Neuigkeiten beim Bezug von Gerinnungspräparaten und der Dokumentation von Hämostyptika

Es drohen Versorgungsengpässe mit Gerinnungsprodukten im August/September 2020!

Das Bildnis der Schlange in Paragraphenform "Paragraphendschungel" von Sonja Burger (mit ihrer freundlichen Genehmigung) haben wir in Modifikation als Äskulapnatter um den Stab gewählt, um die Verwirrungen der Gesetzesänderungen mit ihren Folgen für die Heilzunft hinzuweisen. 

 

Bezug von Gerinnungspräparaten ab September 2020

Im Zuge der Covid-19-Pandemie wurden spezielle Gesetze erlassen, die das Gesundheitssystem unter der Belastung mit der Infektionswelle entlasten sollen und den besonderen Anforderungen der Krise entsprechen sollen.

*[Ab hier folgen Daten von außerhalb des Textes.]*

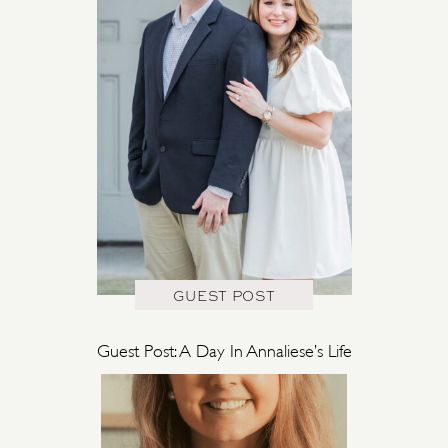
GUEST POST
Guest Post: A Day In Annaliese’s Life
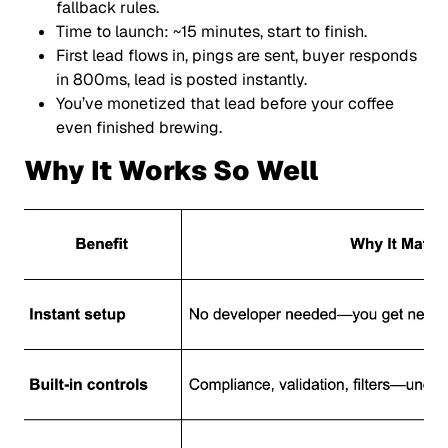
fallback rules.
Time to launch: ~15 minutes, start to finish.
First lead flows in, pings are sent, buyer responds
in 800ms, lead is posted instantly.
You’ve monetized that lead before your coffee
even finished brewing.
Why It Works So Well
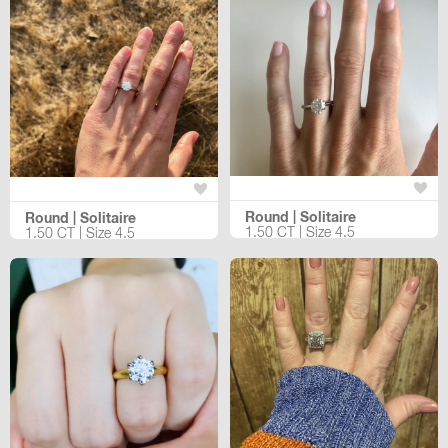
Round | Solitaire
Round | Solitaire
1.50 CT | Size 4.5
1.50 CT | Size 4.5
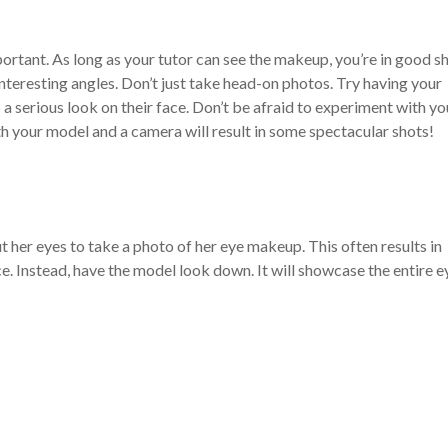
mportant. As long as your tutor can see the makeup, you’re in good s
 interesting angles. Don’t just take head-on photos. Try having your
 a serious look on their face. Don’t be afraid to experiment with yo
h your model and a camera will result in some spectacular shots!
 her eyes to take a photo of her eye makeup. This often results in
. Instead, have the model look down. It will showcase the entire e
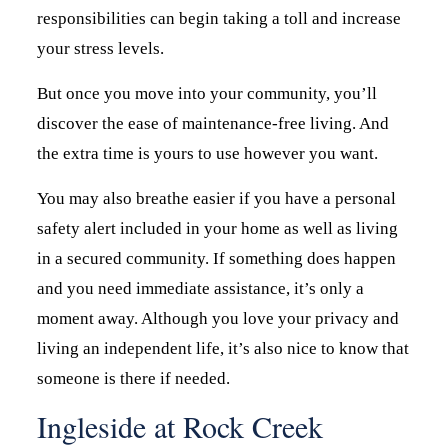
responsibilities can begin taking a toll and increase
your stress levels.
But once you move into your community, you’ll
discover the ease of maintenance-free living. And
the extra time is yours to use however you want.
You may also breathe easier if you have a personal
safety alert included in your home as well as living
in a secured community. If something does happen
and you need immediate assistance, it’s only a
moment away. Although you love your privacy and
living an independent life, it’s also nice to know that
someone is there if needed.
Ingleside at Rock Creek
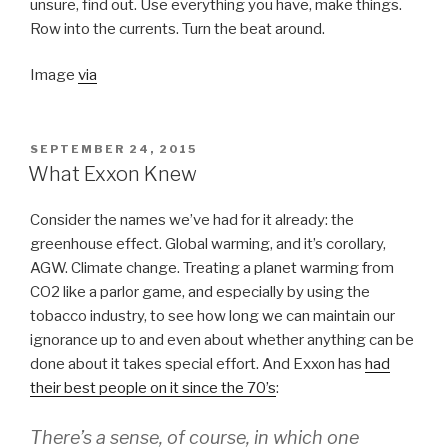
unsure, find out. Use everything you have, make things.
Row into the currents. Turn the beat around.
Image
via
POSTED
SEPTEMBER 24, 2015
ON
What Exxon Knew
Consider the names we’ve had for it already: the
greenhouse effect. Global warming, and it’s corollary,
AGW. Climate change. Treating a planet warming from
CO2 like a parlor game, and especially by using the
tobacco industry, to see how long we can maintain our
ignorance up to and even about whether anything can be
done about it takes special effort. And Exxon has
had
their best people on it since the 70’s
:
There’s a sense, of course, in which one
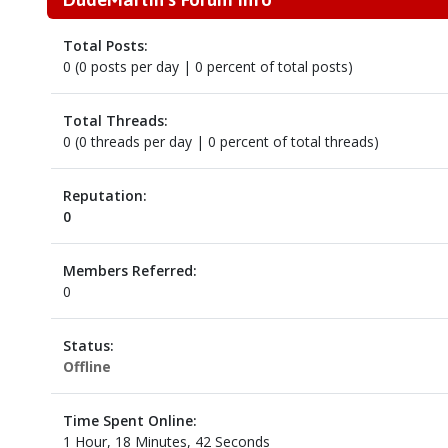
Total Posts:
0 (0 posts per day | 0 percent of total posts)
Total Threads:
0 (0 threads per day | 0 percent of total threads)
Reputation:
0
Members Referred:
0
Status:
Offline
Time Spent Online:
1 Hour, 18 Minutes, 42 Seconds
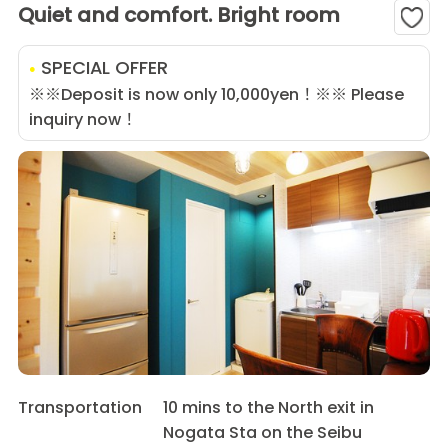
Quiet and comfort. Bright room
SPECIAL OFFER
※※Deposit is now only 10,000yen！※※ Please
inquiry now！
Transportation
10 mins to the North exit in
Nogata Sta on the Seibu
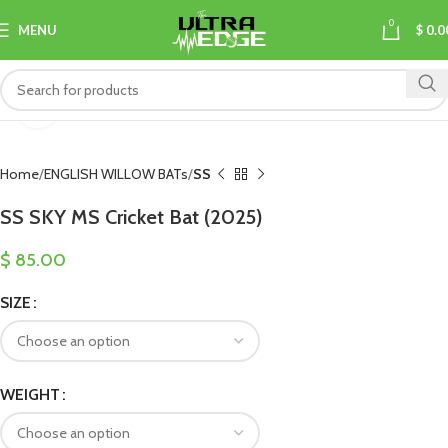
0
MENU
$
0.0
Click to enlarge
Home
ENGLISH WILLOW BATs
SS
SS SKY MS Cricket Bat (2025)
$
85.00
SIZE
WEIGHT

Meldepflichten und Finanzierungen von Labortestungen sind darin neu geregelt. Bundesrat und Bundestag haben das "Zweite Gesetz zum Schutz der Bevölkerung bei einer epidemischen Lage von nationaler Tragweite" (siehe Wikipedia) Mitte Mai 2020 verabschiedet. 

Obwohl die AOK davon spricht, dass das Gesetz "entsprechende Lockerungen für die Krankenhäuser bei den Abrechnungsprüfungen" enthält und der Bezug von Arzneien für Krankenhäuser einfacher werden könnte (dies auch in der Intention und Anlass des Gesetzes verständlich wäre), sind Gerinnungsprodukte davon scheinbar ausgenommen: Gerinnungspräparate konnten bislang von Krankenhäusern ohne eigene Krankenhausapotheke direkt vom Hersteller bezogen werden. Bisher galt die Apothekenpflicht.  Ursprünglich ab dem 15.8., jetzt ab 1.9.20  war geplant gewesen, dass gemäß AMG §47,2a Hersteller die "aus menschlichem Blut gewonnene Blutzubereitungen oder gentechnologisch hergestellte Blutbestandteile, die, soweit es sich um Gerinnungsfaktorenzubereitungen handelt" direkt an "...den hämostaseologisch qualifizierten Arzt im Rahmen der ärztlich kontrollierten Selbstbehandlung von Blutern an seine Patienten abgegeben werden dürfen". Das zweite Gesetz zum Schutz der Bevölkerung... ändert im Artikel 21 des Gesetzes für mehr Sicherheit in der Arzneimittelversorgung das AMG und die darin in §47 geregelten Ausnahmen von der Apothekenpflicht. Es hat aber diese Frist nur um 2 Wochen nach hinten an den Anfang September verschoben. Warum die Verschiebung notwendig war, lässt sich nur erahnen. Interessant ist auch, dass AT III kein Gerinnungspräparat ist (sondern Inhibitor). Sollten Sie also bereits Direktbezüge mit dem Hersteller von Gerinnungspräparaten für Mitte August vereinbart haben, kontaktieren Sie Ihre Apotheke hinsichtlich Überbrückung ihrer Versorgung mit Gerinnungspräparaten in den 2 Wochen. Hilfreich ist die Anfrage, welche Präparate ab September noch direkt geliefert werden und wofür Apothekenpreise kalkuliert werden müssen. Präparate, die nach dem neuen Absatz 3a des § 43 (Art. 1 Nr. 13 GSAV) im Rahmen der Notfallversorgung von Hämophiliezentren bezogen werden dürfen, sind davon getrennt zu organisieren. Oftmals machen aber Apotheken auch attraktive Preise, auch wenn die Präparate nicht apothekenpflichtig im obigen Sinne sind.

 

Eingruppierung der Hämostyptika als Medizinprodukte im April 2021

Hämostyptika wie z.B. Floseal®, Stypro®, Tabotamp® und PuraStat® werden als Medizinprodukte der Klasse III „resorbierbare Implantate“ eingestuft. Spätestens nach Ende der Übergangsphase der EU-Verordnung über Medizinprodukte (MDR) am 26.4.21 müssen hier von den Gesundheitseinrichtungen bereits bei Wareneingang die "UDI (unique device identifiers)" erfasst und nach Anwendung sowohl produkte- wie auch patientenseitig rückverfolgt werden können [Art. 27. Abs. 9]. Der Dokumentationsaufwand steht denen von Blutprodukten in keiner Weise nach. Entsprechende Vorkehrungen zur Erfassung sollten vom MPG-Beauftragten veranlasst werden!